Clinical Trial Details
— Status: Completed
Administrative data
| NCT number |
NCT02328235 |
| Other study ID # |
06-367 |
| Secondary ID |
|
| Status |
Completed |
| Phase |
N/A
|
| First received |
|
| Last updated |
|
| Start date |
January 2013 |
| Est. completion date |
March 9, 2018 |
Study information
| Verified date |
April 2024 |
| Source |
Virginia Polytechnic Institute and State University |
| Contact |
n/a |
| Is FDA regulated |
No |
| Health authority |
|
| Study type |
Interventional
|
Clinical Trial Summary
Skeletal muscle burns a significant amount of the fat and sugar that circulates in the blood
stream. Ideally, when sugar is elevated in the blood stream, the muscle will either use it to
make new energy or store it for later use. Likewise, for fatty acids. Skeletal muscle of
obese and diabetic humans has been shown to inadequately use either sugar or fatty acids when
they increase in the blood stream, and this has been termed metabolic inflexibility. The
cause of metabolic inflexibility is not known, but it is believed that eating more fat than
the body needs for energy may be a contributing factor. Metabolic inflexibility in skeletal
muscle is bad because if the muscle does not use the sugar or fat, it will be stored
elsewhere in the body and potentially lead to obesity and the resistance to insulin. The
investigators have performed a research study with nonobese, healthy humans during which we
fed them a high fat diet for 5 days. Interesting, only 5 days of a high fat diet is
sufficient to cause the skeletal muscle to become metabolically inflexible just like that
observed in obese and diabetic humans. The investigators are proposing addition studies to
feed healthy humans a high fat diet for 5 days in effort to better understand what causes
metabolic flexibility. The investigators are speculating that a high fat diet causes the
intestines to release a substance called endotoxin that causes muscle to become metabolically
inflexible. The investigators will test this notion in our proposed studies.
Description:
Objective: To discern the potential mechanism(s) by which high saturated fat feeding disrupts
normal skeletal muscle metabolism. Our working hypothesis is that high saturated fat feeding
increases gut permeability and blood endotoxin, which elicits pro-inflammatory signaling in
skeletal muscle and alters the normal adaptive response to a meal. Preliminary evidence using
a model of acute (5 days), high saturated fat feeding, isocaloric to habitual intake, in
healthy, non-obese humans is presented herein to support this hypothesis.
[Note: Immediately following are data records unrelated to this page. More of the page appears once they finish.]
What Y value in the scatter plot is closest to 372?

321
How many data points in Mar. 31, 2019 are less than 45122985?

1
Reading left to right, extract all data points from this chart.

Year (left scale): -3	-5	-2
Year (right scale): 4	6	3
Background: The inability for skeletal muscle to adapt fuel oxidation to fuel availability is
termed metabolic inflexibility, a well characterized feature of disease states such as
obesity, metabolic syndrome, and type 2 diabetes (T2D). The mechanism(s) responsible for
skeletal muscle metabolic inflexibility are not known. Recently, there has been growing
interest in the role of gut permeability and blood endotoxin in the pathology of metabolic
derangements associated with obesity and T2D. Rodent studies have revealed direct links
between the gut microbiome and metabolic disease, as well as associations between elevated
blood endotoxin and metabolic dysregulation, both at the whole body and tissue level. High
fat feeding in rodents is known to elicit elevated levels of blood endotoxin, a phenomenon
that is termed metabolic endotoxemia. In humans, obesity and T2D are associated with
increased blood endotoxin and single meals have been shown to elevate blood endotoxin, but to
date, there is no evidence in humans that high fat feeding results in metabolic endotoxemia.
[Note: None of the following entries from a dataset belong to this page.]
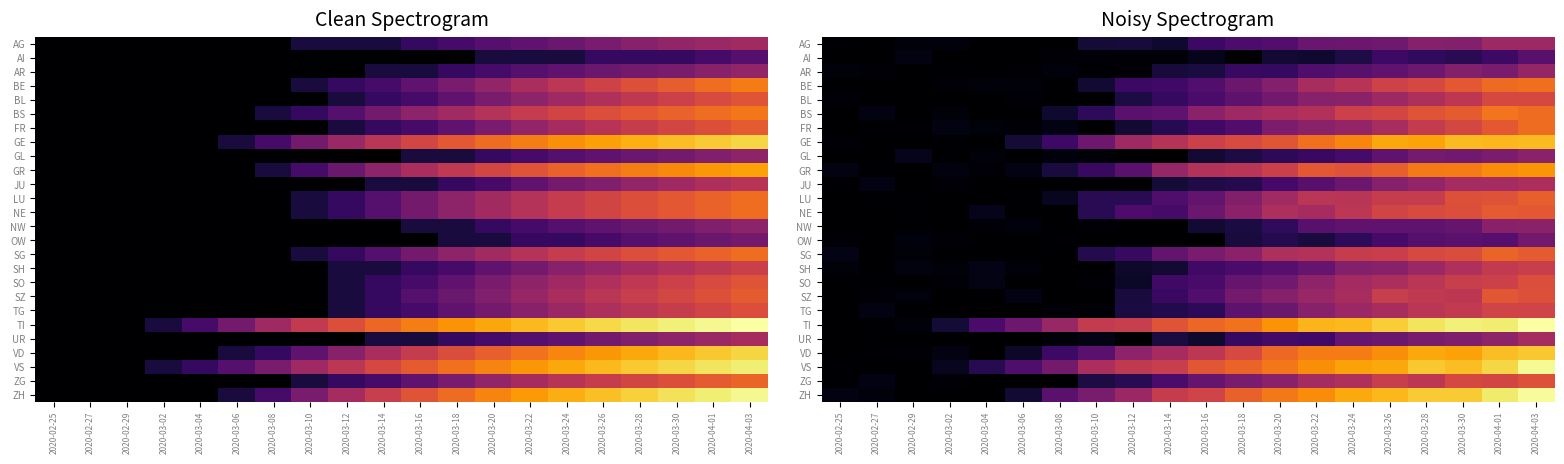

At which label does LU reach its peak?

2020-04-03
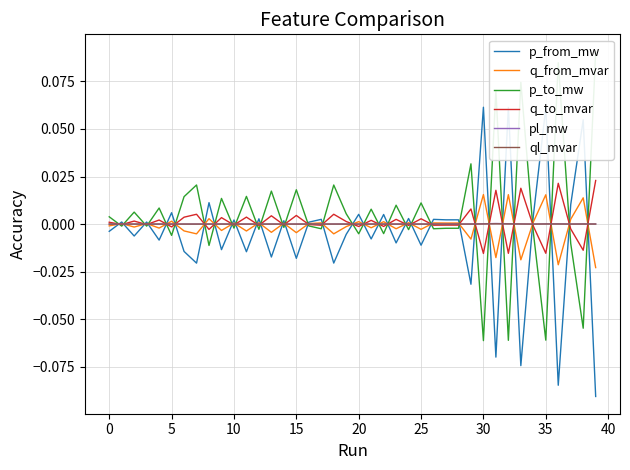

The value of p_to_mw at 5 is -0.0. True or false?

True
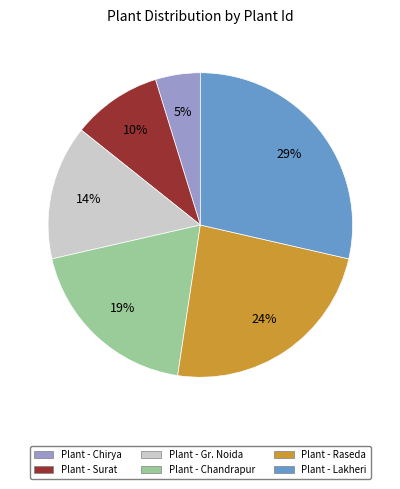

Is there any slice that represents more than half of the pie?

No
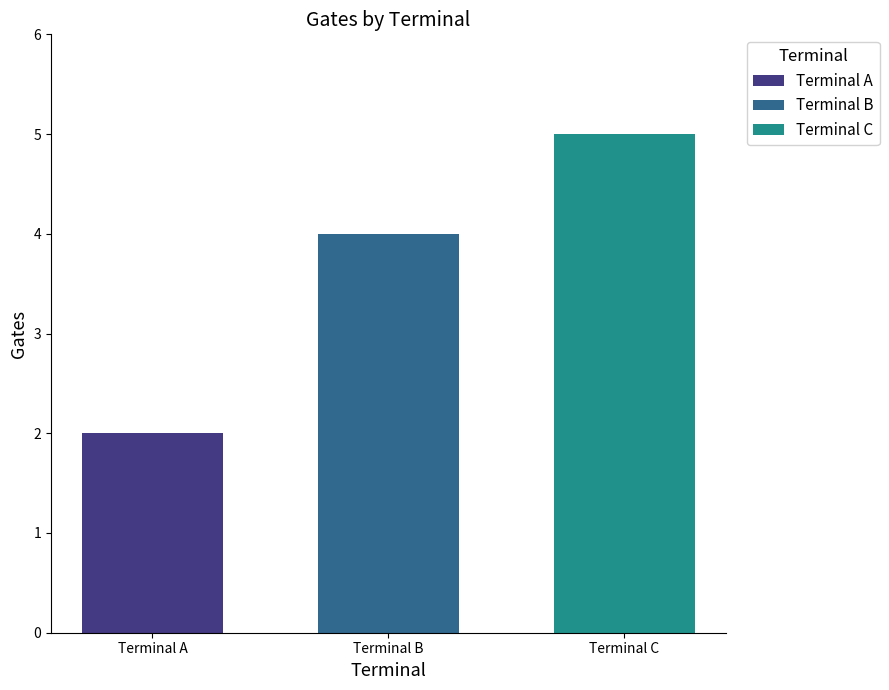

What is the difference between the second highest and minimum values?

2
Moreover, there are no established links between gut permeability, metabolic endotoxemia, and
skeletal muscle metabolic function in humans.
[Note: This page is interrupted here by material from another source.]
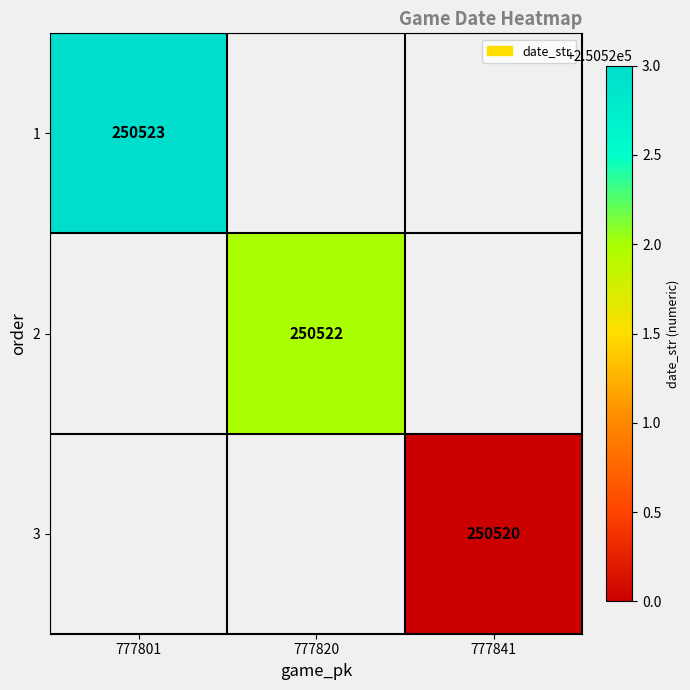

How many categories are shown in the chart?

3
Approach. We are proposing to utilize a model of acute high fat feeding in healthy humans to
study the interplay between gut function, blood endotoxin, and skeletal muscle
pro-inflammatory signaling and metabolic adaptability. We will employ a two-week lead-in
period, during which research participants will be fed prepared meals that are isocaloric to
their habitual diet, followed by five days of high saturated fat feeding. The high saturated
fat feeding period will consist of prepared meals that are isocaloric to habitual diet with a
macronutrient composition of 50% fat (45% of which will be saturated fat), 35% carbohydrate,
and 15% protein. Studying healthy, nonobese humans in this context is an innovative approach
on two levels: 1) any confounding influences associated with metabolic disease (obesity,
diabetes, or metabolic syndrome) are eliminated, e.g., insulin resistance, hyperlipidemia,
impaired gut function, pre-existing metabolic dysfunction and inflammatory tone; and 2) the
isocaloric feeding design negates the confounding influence of a positive energy balance and
allows us to specifically examine the effects of acutely increasing dietary saturated fat.